Fifty-eight years after it began ferrying skiers up General Stark Mountain, Mad River Glen's single chair lift remains a beloved anachronism. But its days are numbered — sort of.
The 158-chair lift, one of only two still in operation in the United States, will undergo a $1.5 million renovation after the season ends. The diesel engine that powers the lift will be replaced with an electric motor, the towers will be sandblasted, repainted and installed anew and the wooden chairs will be replaced.
But tradition won't be thrown to the wind: The new lift will be a single, too, bucking the modern trend of covered gondolas that carry up to six skiers at a time. And that's fine by many, who savor uncrowded trails and speak reverentially about the solitary 12-minute ride to the 3,637-foot peak.
"Just being able to hear the sounds of the mountain, the wind whistling across the gap. It's a contemplative time," said skier Jen Greenwood, 32, of Nantucket, Mass., standing at the base of the lift on a crisp, sunny Monday afternoon.
"The fact that it's a single chair keeps the crowding down. There's always room to ski off the trails at the top. I wouldn't want them ever to change it," she said.
At most resorts, investing in such a simple, outdated machine would be unthinkable. At Mad River Glen, which is said to be the nation's only cooperatively owned large ski resort, it's par for the course. The resort does little snowmaking and bans snowboards, priding itself on natural, no-frills skiing.
"They very much honor skiing's heritage," said Heather Atwell, director of programs and public affairs for the Vermont Ski Areas Association. "It doesn't surprise me in the least that they've decided to refurbish the single chair. It's definitely a place that honors its past."
Although Mad River Glen is owned by its shareholders, it is open to the public and anyone can ski there.
The lift, built at a cost of $150,000 by the American Steel & Wire Co., originally had 69 chairs. It made its debut in January 1949. Powered by a 140-horsepower diesel engine, a cast-iron bullwheel and more than two miles of steel cable, it now carries about 500 skiers per hour to the top.
Cutting-edge at the time, the lift helped revolutionize skiing in the mid-20th century, according to John Johnson, a historic preservation consultant who wrote a history of the lift last year for the Preservation Trust of Vermont.
"It was a safe, quick, efficient way to get a lot of people up the hill quickly, as opposed to rope tows, which were very tricky to learn and rather hazardous," Johnson said. "It's a real treasure. You have an artifact of this age and complexity, and it's still working."

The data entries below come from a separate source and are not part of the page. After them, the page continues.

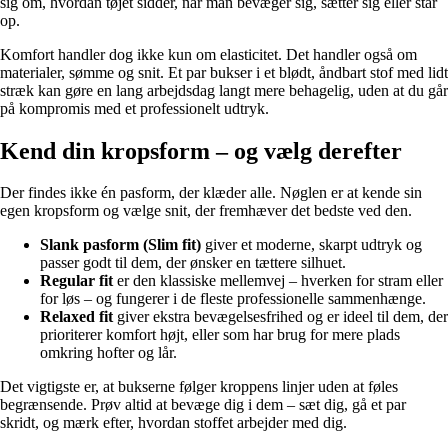
sig om, hvordan tøjet sidder, når man bevæger sig, sætter sig eller står
op.
Komfort handler dog ikke kun om elasticitet. Det handler også om
materialer, sømme og snit. Et par bukser i et blødt, åndbart stof med lidt
stræk kan gøre en lang arbejdsdag langt mere behagelig, uden at du går
på kompromis med et professionelt udtryk.
Kend din kropsform – og vælg derefter
Der findes ikke én pasform, der klæder alle. Nøglen er at kende sin
egen kropsform og vælge snit, der fremhæver det bedste ved den.
Slank pasform (Slim fit)
giver et moderne, skarpt udtryk og
passer godt til dem, der ønsker en tættere silhuet.
Regular fit
er den klassiske mellemvej – hverken for stram eller
for løs – og fungerer i de fleste professionelle sammenhænge.
Relaxed fit
giver ekstra bevægelsesfrihed og er ideel til dem, der
prioriterer komfort højt, eller som har brug for mere plads
omkring hofter og lår.
Det vigtigste er, at bukserne følger kroppens linjer uden at føles
begrænsende. Prøv altid at bevæge dig i dem – sæt dig, gå et par
skridt, og mærk efter, hvordan stoffet arbejder med dig.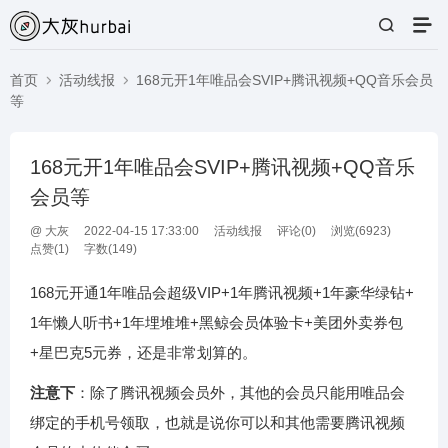
首页
活动线报
168元开1年唯品会SVIP+腾讯视频+QQ音乐会员
等
168元开1年唯品会SVIP+腾讯视频+QQ音乐
会员等
@
大灰
2022-04-15 17:33:00
活动线报
评论(
0
)
浏览(6923)
点赞(
1
)
字数(149)
168元开通1年唯品会超级VIP+1年腾讯视频+1年豪华绿钻+
1年懒人听书+1年埋堆堆+黑鲸会员体验卡+美团外卖券包
+星巴克5元券，还是非常划算的。
注意下
：除了腾讯视频会员外，其他的会员只能用唯品会
绑定的手机号领取，也就是说你可以和其他需要腾讯视频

Mad River Glen's approximately 1,700 shareholders opted to essentially rebuild the lift, rather than build a more modern, multi-passenger system that might have cost less.

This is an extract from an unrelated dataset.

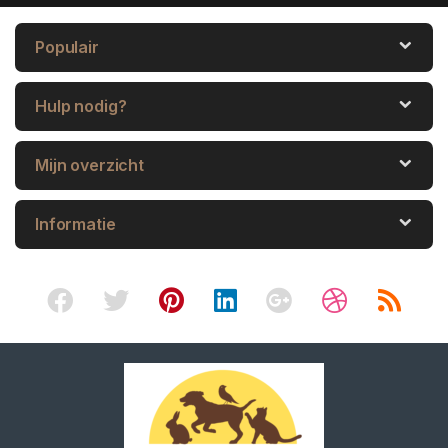
Populair
Hulp nodig?
Mijn overzicht
Informatie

"There's a big sense of tradition here, and keeping the single underscores that," said skier Peter DalNegro, 71, of Canton, Conn. "On an early morning, when you're one of the first to go up, you have the sense that you have the whole mountain to yourself. I've written poetry in my mind riding up. When I can remember it later, I write it down."

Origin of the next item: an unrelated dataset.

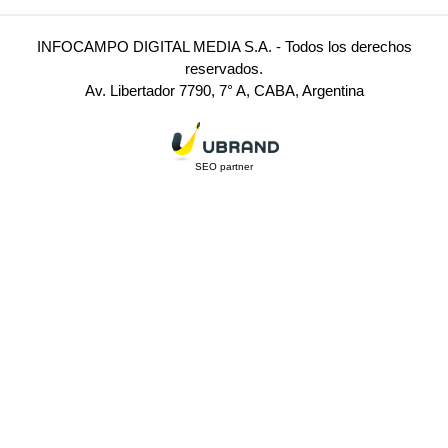
INFOCAMPO DIGITAL MEDIA S.A. - Todos los derechos
reservados.
Av. Libertador 7790, 7° A, CABA, Argentina
SEO partner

Work will begin in spring, according to spokesman Eric Friedman.
"It'll start the day after we close this spring, whenever that is, and go through summer and fall and we'll have it done for October, when we open for fall foliage rides," said Friedman.
The project is being financed with donations. So far, Mad River has $700,000 worth in hand.
On Feb. 24, the shareholders will participate in a closed-bid auction of 140 of the chairs, with a minimum bid of $1,000 each. Some folks plan to use them as deck chairs, others as furniture.
Five other chairs will be raffled off, three will be awarded as prizes in a "Why I Love Mad River Glen" essay contest and the rest will be used for promotional purposes at the resort.
"I'm getting one and putting it in the rafters of the cathedral ceiling in my living room," said Friedman.